Lorenza Foschini

Proust’s Overcoat, Lorenza FoschiniLorenza Foschini
Proust’s Overcoat 

This tiny book held me spellbound. I hadn’t expected that when I casually picked it up at a secondhand sale: The title seemed to suggest something whimsical and lighthearted. But the story is both serious and heartbreaking.

When Marcel Proust died, the final three volumes of his masterwork, Remembrance of Things Past, remained to be published. Because of the iron and irrational control exercised by his brother, Robert, the process of bringing them to print was a lengthy and agonizing one. And when Robert too died a dozen years later, his wife set fire to the mountain of notebooks, manuscripts, and letters her detested brother-in-law had left behind—destroying a literary treasure of unimaginable proportions.
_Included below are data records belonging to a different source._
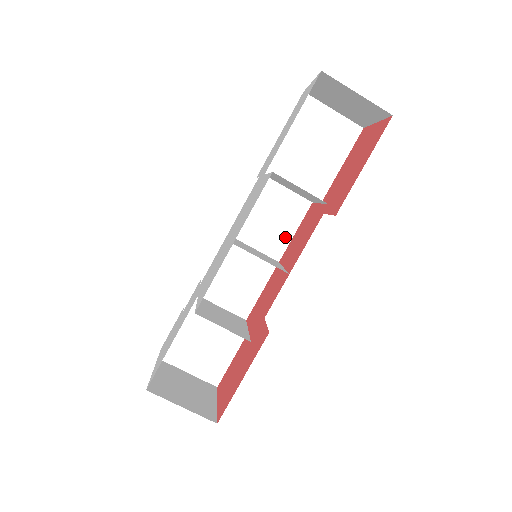
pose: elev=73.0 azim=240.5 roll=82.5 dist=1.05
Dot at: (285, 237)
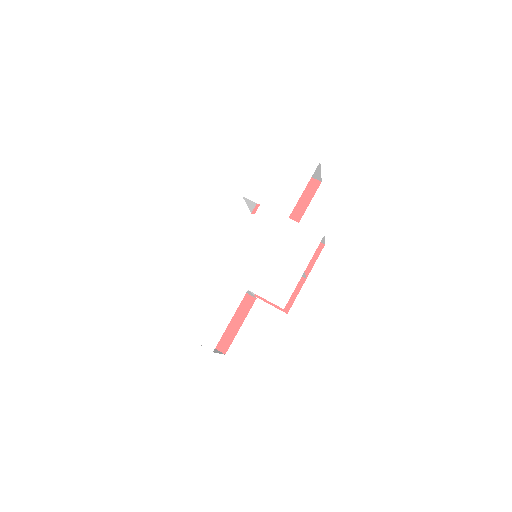
Dot at: occluded
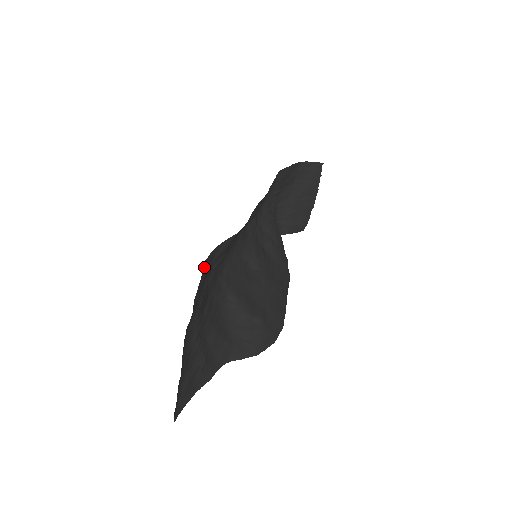
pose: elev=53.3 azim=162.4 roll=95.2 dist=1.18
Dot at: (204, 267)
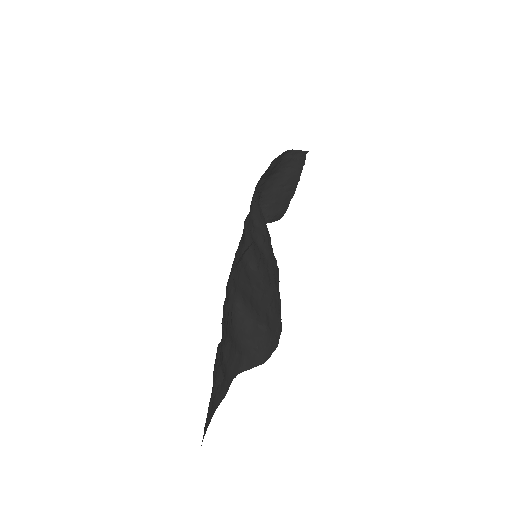
Dot at: occluded
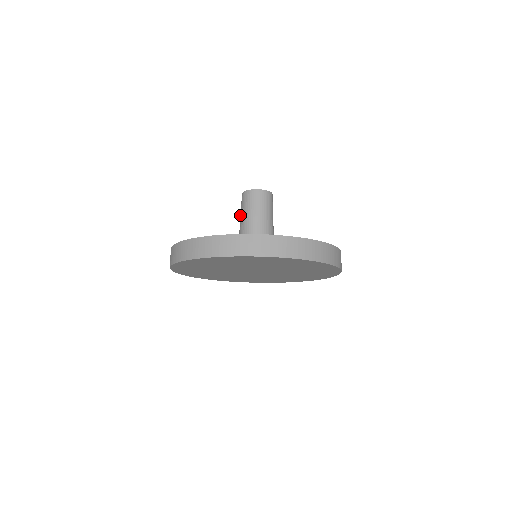
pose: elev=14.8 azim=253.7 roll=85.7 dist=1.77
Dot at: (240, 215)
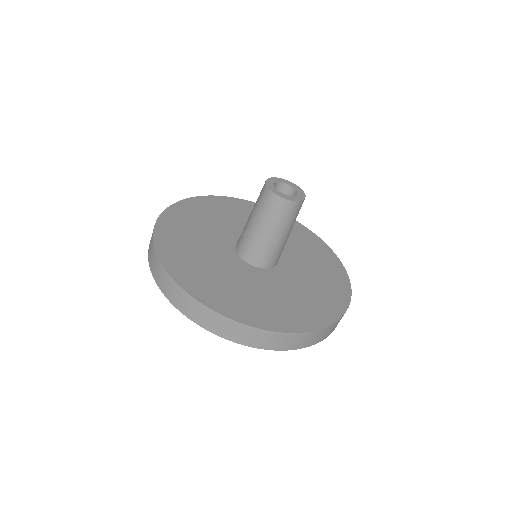
Dot at: (264, 222)
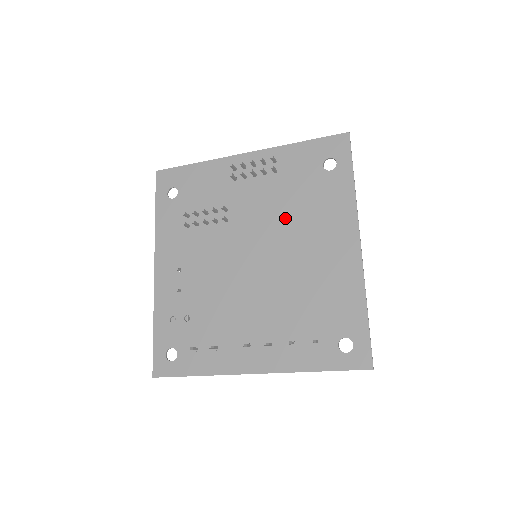
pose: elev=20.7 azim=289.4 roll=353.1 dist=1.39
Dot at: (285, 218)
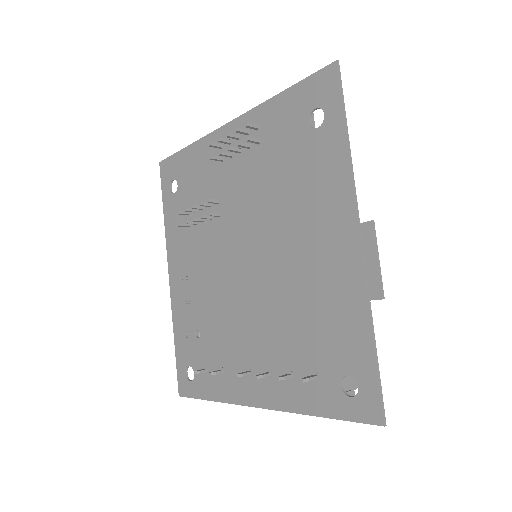
Dot at: (273, 206)
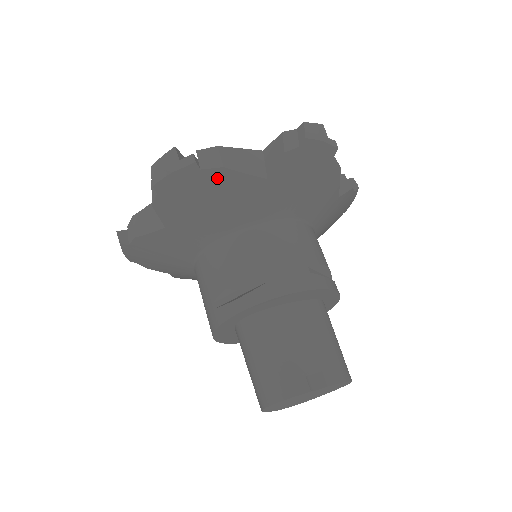
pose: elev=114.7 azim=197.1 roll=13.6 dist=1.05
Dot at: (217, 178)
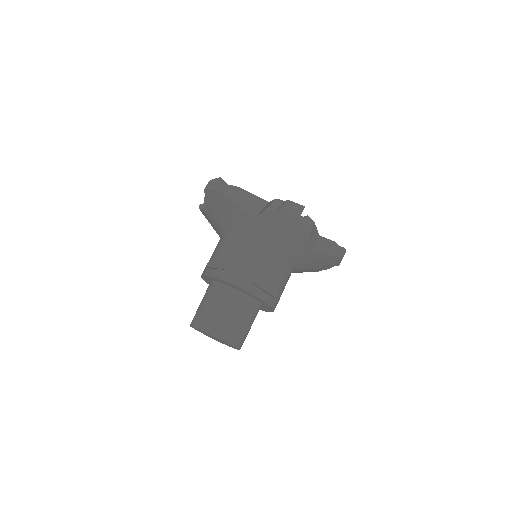
Dot at: (229, 204)
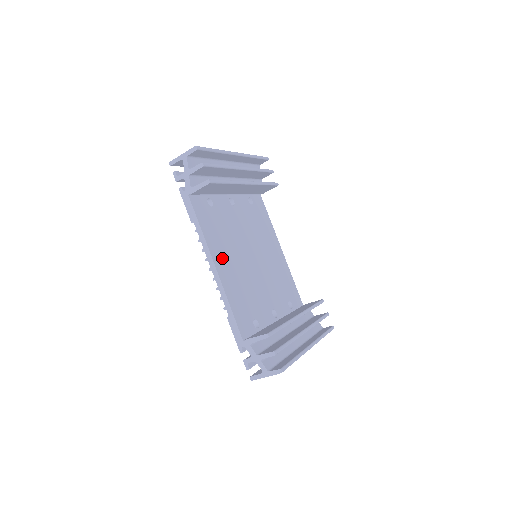
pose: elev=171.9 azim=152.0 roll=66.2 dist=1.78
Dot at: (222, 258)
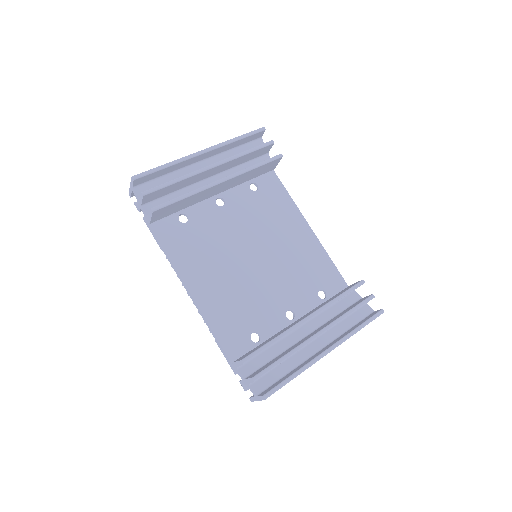
Dot at: (201, 278)
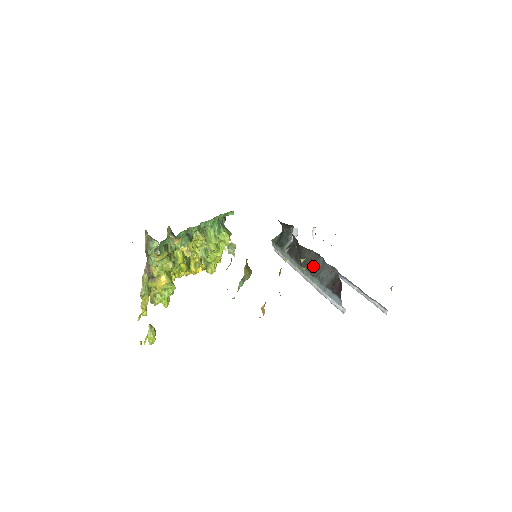
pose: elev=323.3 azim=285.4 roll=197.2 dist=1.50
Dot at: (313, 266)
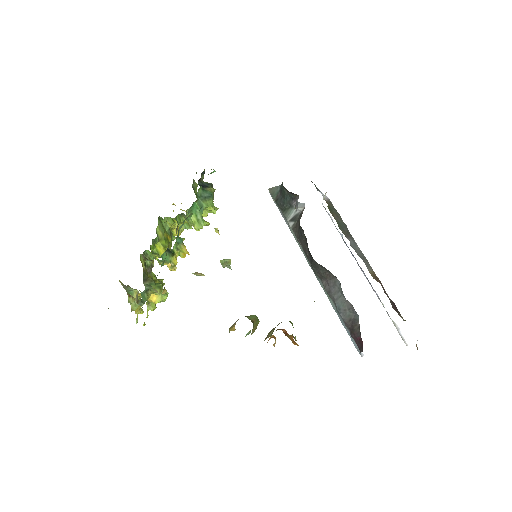
Dot at: (327, 282)
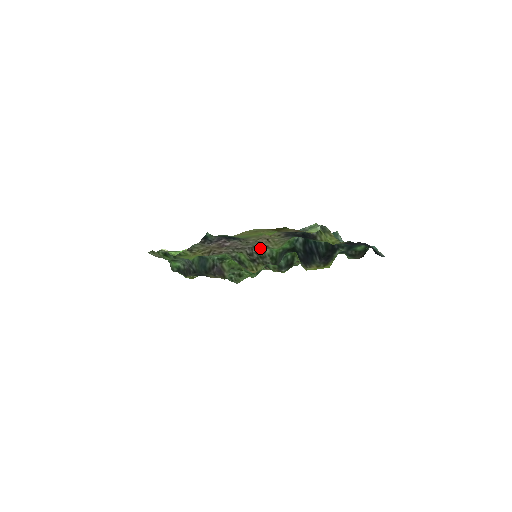
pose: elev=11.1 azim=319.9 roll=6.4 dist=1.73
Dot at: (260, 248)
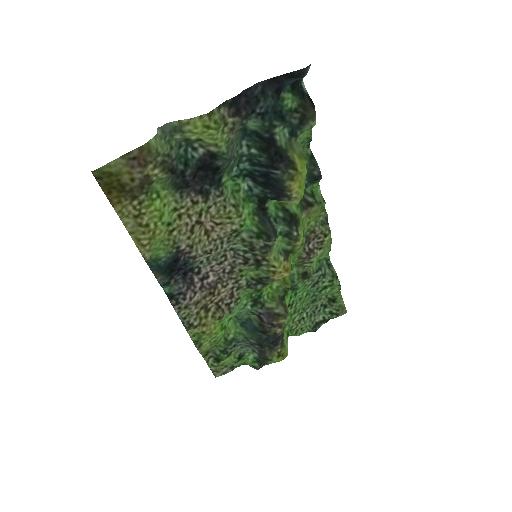
Dot at: (236, 243)
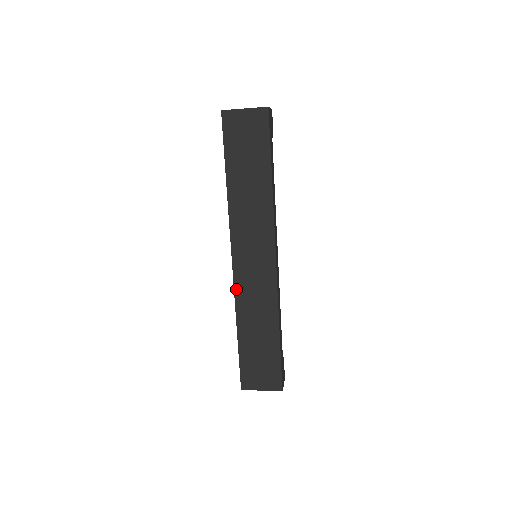
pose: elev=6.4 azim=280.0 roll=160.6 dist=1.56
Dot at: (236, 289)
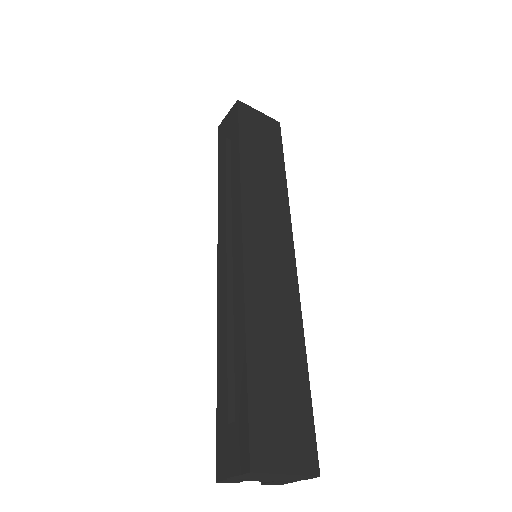
Dot at: (246, 274)
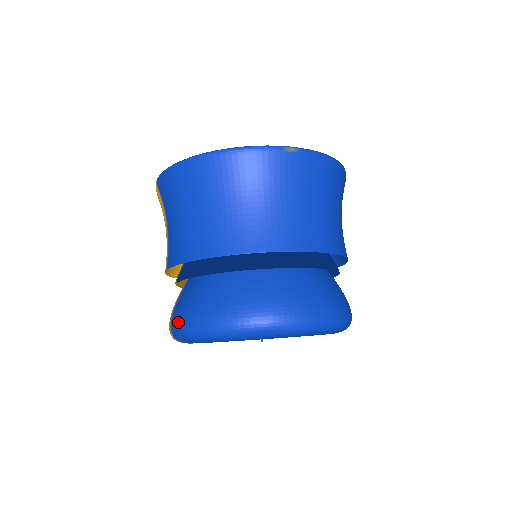
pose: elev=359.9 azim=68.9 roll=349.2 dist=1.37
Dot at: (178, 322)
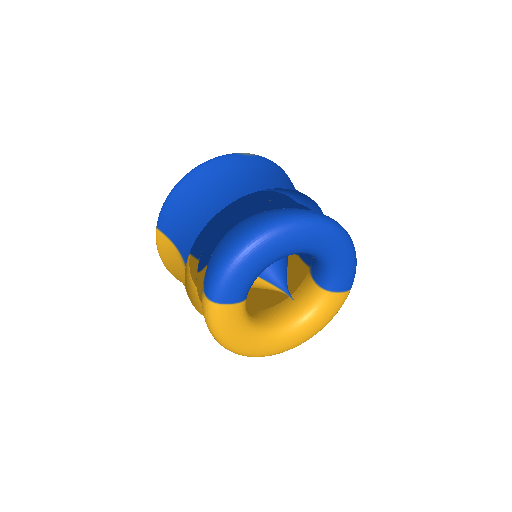
Dot at: (211, 274)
That’s what wrung my heart: knowing that the lifework of a genius could be reduced to ashes by one spiteful relative. Those of us who love Proust’s writing hold him in special reverence, and Jacques Guérin, heir to the Guérin perfume fortune, was one such bibliophile. He considered it a kind of sacred duty to track down and salvage whatever remained of Proust’s personal effects—culminating in the dark wool overcoat Marcel would drape around himself while sitting in bed to write. What makes this quest especially poignant is Proust’s belief that inanimate objects possess souls and often try to communicate with the living. If that overcoat could talk!

This book belongs next to your beloved copy of The Past Recaptured as a fitting reminder of memory, time, loss, and mortality—the very themes Proust addressed more eloquently than anyone had before or has since.